BELOIT—It was Friday, July 15th, 1983 and 3,086 pairs of eyes were on Juan Nieves, the Milwaukee Brewers’ 18-year-old bonus baby pitcher making his first professional start as a Beloit Brewer at Telfer Park.
The native of Puerto Rico was exempt from the American amateur draft and the Brewers had outbid heavy hitters like the New York Yankees and Los Angeles Dodgers for his services. His signing bonus was $115,000—paltry by today’s standards, but impressive at that time—after he went 19-1 with a 1.05 ERA during his senior season at the Avon Old Farms School in Connecticut.
Those who came to Telfer Park to see what all the fuss was about weren’t disappointed. The left-handed Nieves handled the Madison Muskies as easily as he handled an army of reporters and cameramen scrutinizing his every move. He pitched six stellar innings of no-hit ball in a 5-0 Midwest League victory by the Brewers.
“He’s put Beloit on the map,” Brewer manager Tim Nordbrook said. “You can’t say enough about the way he conducted himself on the field and off. I’m really proud of him and I’m proud that the fans from Beloit can go home and share in this.
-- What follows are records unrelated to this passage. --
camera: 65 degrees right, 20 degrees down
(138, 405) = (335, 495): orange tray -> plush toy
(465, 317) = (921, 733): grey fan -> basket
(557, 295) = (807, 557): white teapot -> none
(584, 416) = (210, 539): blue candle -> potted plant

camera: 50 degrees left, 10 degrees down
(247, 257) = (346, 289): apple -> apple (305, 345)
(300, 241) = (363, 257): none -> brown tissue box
This kid is going to have an exceptional career and he’s going to remember this day as long as he lives.”
Nieves did go on to pitch in the big leagues, but for just three seasons (1986-88) due to a career-ending arm injury. On April 15, 1987, he tossed the only no-hitter in Brewers history with a diving catch in center by Hall of Famer Robin Young robbing Eddie Murray to cap off a 7-0 victory over the Baltimore Orioles. That was No. 9 in a 13-game winning streak that opened that season.
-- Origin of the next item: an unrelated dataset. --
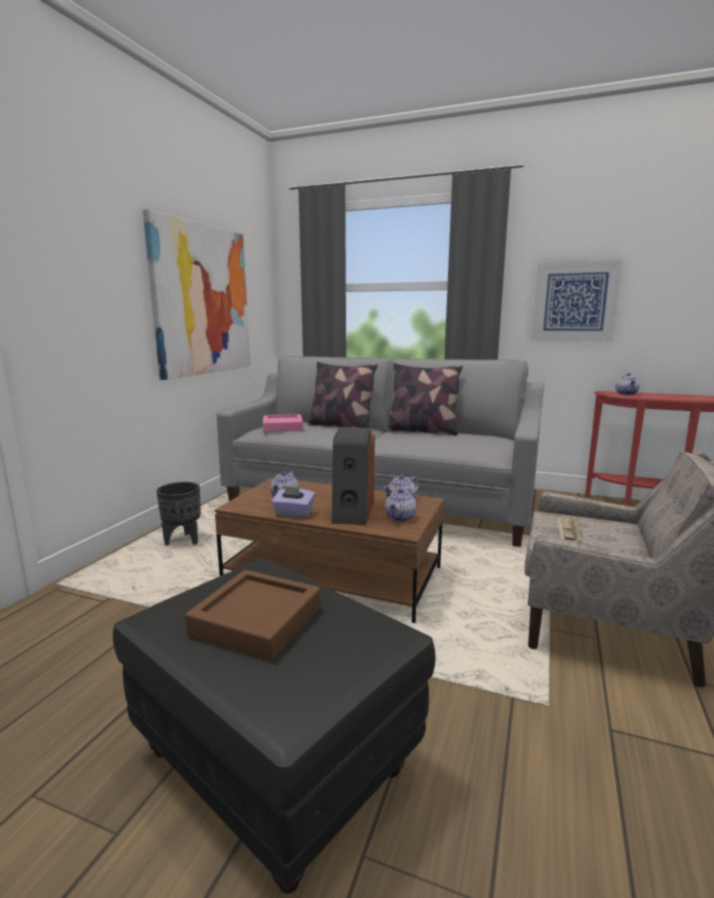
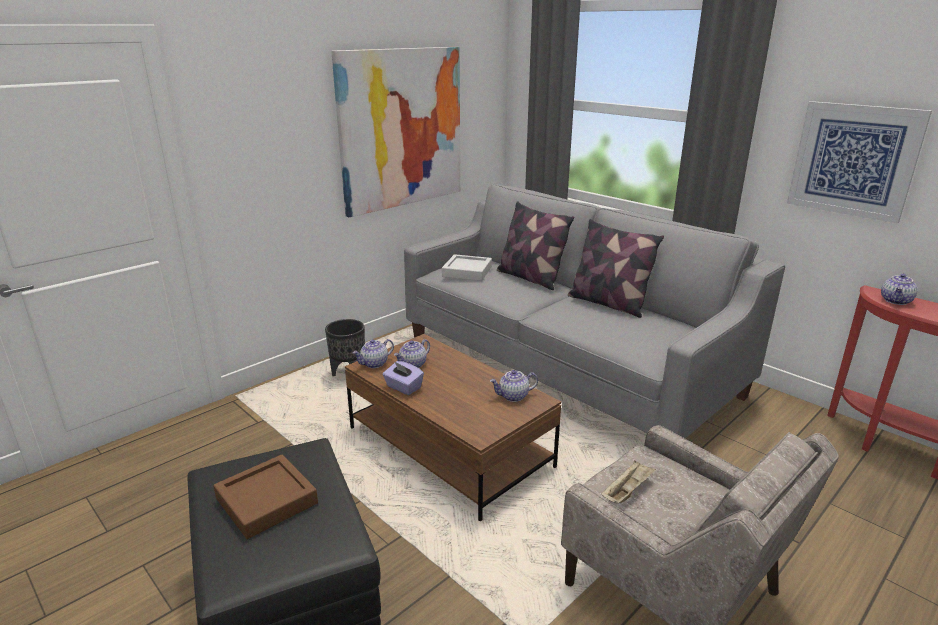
camera: 25 degrees right, 10 degrees up
(282, 427) = (467, 272): pink tray -> grey tray
(352, 511) = (456, 397): speaker -> none
(400, 518) = (493, 417): teapot -> teapot (374, 364)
In 1983, he was simply the most heralded pitching prospect ever signed by Milwaukee. He had pitched a few times in relief before his first start and he was clearly ready for the starting assignment. He retired the first 11 Muskies in order, finally issuing a walk to Brian Dorsett with two outs in the fourth inning. Dorsett was caught stealing by catcher John Antonelli.
The 6-foot-3, 178-pound Nieves struck out eight and walked three before Nordbrook brought in reliever Bruce Williams to start the seventh. Dorsett greeted him with a single, the Muskies’ lone hit of the night.
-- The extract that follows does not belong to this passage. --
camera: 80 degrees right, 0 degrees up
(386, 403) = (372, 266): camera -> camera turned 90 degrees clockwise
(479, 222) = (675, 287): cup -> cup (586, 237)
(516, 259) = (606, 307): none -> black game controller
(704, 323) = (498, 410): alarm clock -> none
Williams also struck out eight in three innings to give Beloit 16 K’s on the night.
Nordbrook said it was predetermined that Nieves would throw no more than 85 pitches.
“(Nieves) was getting close there in the sixth inning,” Nordbrook said. “He had 80 pitches with one out and we didn’t want him to go one pitch over 85. He only threw 84, so I still have a job.”
Nieves handled the hoopla surrounding the game like a veteran.
“I wasn’t playing against the media or the crowd,” he said. “I was playing against the Muskies. I felt I had nothing to lose. I just gave it my best shot. My fastball was moving (clocking at 88 mph) and I was able to keep it low. I had pretty good control of my curveball and change so I could hit the corners.”
Nieves, who would go 7-1 in Beloit with a 1.30 ERA over 69 1-3 innings, said he was fine with leaving the no-hitter.
“I’d rather take it easy now and take it step by step than hurt my arm,” he said.
Unfortunately, that’s exactly what happened in 1988 and Nieves joined a long list of Brewer pitchers who had their careers waylaid by injuries, including Cal Eldred, Jimmy Nelson, Nick Neugebauer and Ben Sheets. Nieves had a 32-25 career record for the Brewers and a 4.71 ERA.
Nieves went on to become a minor league pitching instructor with the Yankees (1992-96) and Chicago White Sox (1999-2007). He was named the pitching coach of the Boston Red Sox in 2013 and his pitchers posted the second-lowest ERA in the American League that season as Boston went on to win the World Series.
Two years later, he was let go.
Today, at 55, he is the pitching coach of the Detroit Tigers’ Triple-A team, the Toledo Mudhens.